Following are the factors that are used in the query generation process and which affect the score calculation and relevancy:

  1. Tokenization – Fields are stored in the Lucene Index either “AS-IS” or they are stemmed and stored in the Lucene index. Tokenization helps in the allowing for variations of a word to be searchable. For example, for a search for “read,” other matching words like “reading”, “reader” are considered, and matching records are returned within the results set as well.
  2. Query this Field – The “Is Queryable” flag on the fields section controls whether that field is also used as a separate clause in the Lucene query in addition to being part of the content field as noted above. The content field is always set up as queryable and will be stemmed and stored in the index.
  3. Wildcarding - Wildcards or prefix queries can be enabled on certain fields like “title”, “SKU” so as to allow for partial matches. If any fields have these settings enabled, then appropriate term clauses are added to the Lucene query for partial matches.
  4. Field Boost - If boosts are added to a specific fields, these are accounted for when generating the query and calculating the score. For example if “title” has a boost of 20 on the field and “description” does not, then a match against the “title” field will return higher score than the match against the “description” field.
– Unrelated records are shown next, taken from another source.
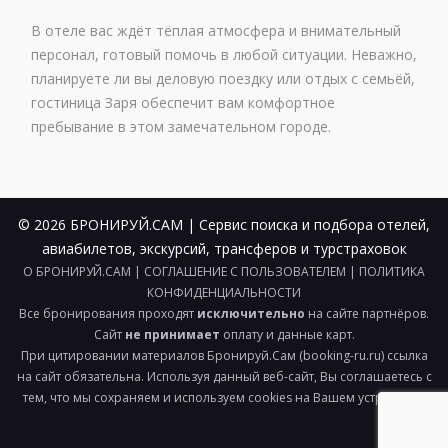
В отеле вас ждёт тёплая атмосфера и внимательный
персонал, готовый помочь в любой ситуации. Неважно,
планируете ли вы деловую поездку или отдых с семьёй,
гостиница Заря обеспечит вам комфортное
пребывание в этом замечательном городе.
© 2026 БРОНИРУЙ.САМ | Сервис поиска и подбора отелей,
авиабилетов, экскурсий, трансферов и турстраховок
О БРОНИРУЙ.САМ
|
СОГЛАШЕНИЕ С ПОЛЬЗОВАТЕЛЕМ
|
ПОЛИТИКА
КОНФИДЕНЦИАЛЬНОСТИ
Все бронирования проходят
исключительно
на сайте партнёров.
Сайт
не принимает
оплату и данные карт.
При цитировании материалов Бронируй.Сам (booking-ru.ru) ссылка
на сайт обязательна. Используя данный веб-сайт, Вы соглашаетесь с
тем, что мы сохраняем и используем cookies на Вашем устройстве.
  5. Phrasing - If the keyword contains a phrase, matches against the exact phrase and appearance of the individual words on the phrase are taken into account when determining the score of the record. For example when a user searches for “blue furniture,” the scores are calculated differently depending on whether the words “blue furniture” appear together in the same order, or if they appear on the record but individually as “blue” on the color field and the “furniture” in the title. For exact matches a higher score will be applied.
  6. Term Frequency – The higher number of times a term appears within a record’s searchable fields, the higher the score is.
  7. Rare Appearance Rate – Rarer terms that match within a records’ searchable fields give a higher influence to the score.
  8. Number of Query Terms – The higher number of query terms that matched within a records’ searchable fields will provide a higher score than other products that matched less query terms.
  9. Numerical Sorting - Lucene does lexicographical sorting. (Which can also colloquially be referred to as alphabetical sorting.) Therefore Negative and NULL values are compared as equal.